In Wisconsin, American Transmission Company (ATC) on Feb. 26 filed with the Public Service Commission of Wisconsin the company’s final cost report for the Branch River Electric Reliability Project, which, as TransmissionHub reported, was placed in service on Feb. 28, 2018. ATC said that a number of factors contributed to project cost savings, noting that the 138-kV transmission line was re-spanned during final design, resulting in one planned structure being eliminated. The final total gross project cost is about $28.1m, compared to the “ordered” total gross project cost of about $40.9m, the company said.

West

Moving further West, the Arizona Power Plant and Transmission Line Siting Committee voted 7-1 to grant DCR Transmission, L.L.C., a certificate of environmental compatibility for construction of the Ten West Link Project, a 500-kV transmission line, according to the Feb. 12 certificate. As noted in the certificate, the project includes the construction and operation of the line, associated appurtenances, and infrastructure to run about 103.5 miles from Arizona Public Service’s Delaney substation near Tonopah, Ariz., until it crosses the Colorado River into California. The entire length of the line will be 125 miles long, using a combination of existing utility corridors, the Department of Energy’s Energy Corridor, as well as private and state land. The committee added in its certificate that the line will ultimately terminate at Southern California Edison’s Colorado River substation near Blythe, Calif. The committee noted that the certificate is granted upon certain conditions, including that the authorization to build the project is to expire 10 years from the date the certificate is approved by the Arizona Corporation Commission, with or without modification.

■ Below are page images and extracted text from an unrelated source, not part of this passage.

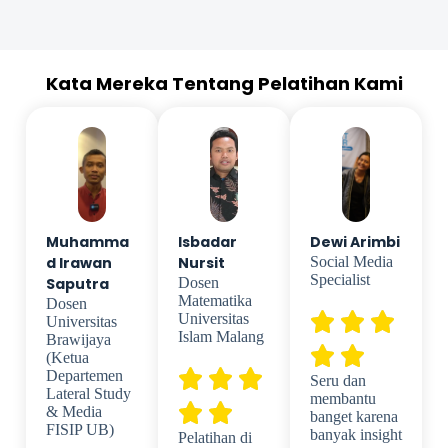
Kata Mereka Tentang Pelatihan Kami
Muhamma
Isbadar
Dewi Arimbi
d Irawan
Nursit
Social Media
Specialist
Saputra
Dosen
Matematika
Dosen
Universitas
Universitas
Islam Malang
Brawijaya
(Ketua
Departemen
Seru dan
Lateral Study
membantu
& Media
banget karena
FISIP UB)
banyak insight
Pelatihan di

In Colorado, Public Service Company of Colorado on Feb. 21 filed with the Colorado Public Utilities Commission an application requesting that the commission grant a certificate of public convenience and necessity to build the Greenwood to Denver Terminal 230-kV Transmission Project (GDT Project) and three transmission line update projects. The GDT Project includes installing about 15 miles of new 230-kV transmission facilities located in existing ROWs originating at the existing Greenwood substation located in the southeastern Denver Metro area and terminating at the Denver Terminal substation located on the west side of the City of Denver’s city center. The GDT Project and transmission line uprates are needed to implement the Colorado Energy Plan Portfolio approved by the commission in another proceeding (16A-0396E). The company also said that it estimates that the construction of the project using the preferred approach would cost about $50.1m with an additional $1.8m for the three transmission line uprate projects, both components plus or minus 20%. The GDT Project is included in the company’s capital budget and Public Service plans to begin construction in July 2021. The company added that it anticipates the project to be in service in December 2022.

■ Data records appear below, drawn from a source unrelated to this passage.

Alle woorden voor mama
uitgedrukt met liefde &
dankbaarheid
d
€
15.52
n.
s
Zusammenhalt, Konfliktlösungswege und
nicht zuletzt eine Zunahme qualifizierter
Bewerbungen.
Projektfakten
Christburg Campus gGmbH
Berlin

Lastly, in California, the California ISO, in a Feb. 28 notice, said that it has selected LSPGC as the approved project sponsor to finance, build, own, operate, and maintain the Round Mountain 500-kV Dynamic Reactive Support transmission solution. The ISO noted that it conducted a comparative analysis of six qualified project sponsors and their 12 applications. In a March 2 statement, LS Power President Paul Thessen said, in part: “The project to be constructed by LS Power consists of two static synchronous compensator (STATCOM) units and a new 500 kV switching station to be installed in rural Shasta County, California, interconnecting the two existing Round Mountain to Table Mountain 500 kV transmission lines. The in-service date is planned for June 2024.” The ISO noted that LSPGC proposed several cost containment mechanisms, including binding capital cost of $75.5m, with certain exceptions; AFUDC included in project cost cap; binding return on equity cap of 9.80% for the life of the project; and binding equity percentage cap of no more than 45% equity for the life of the project.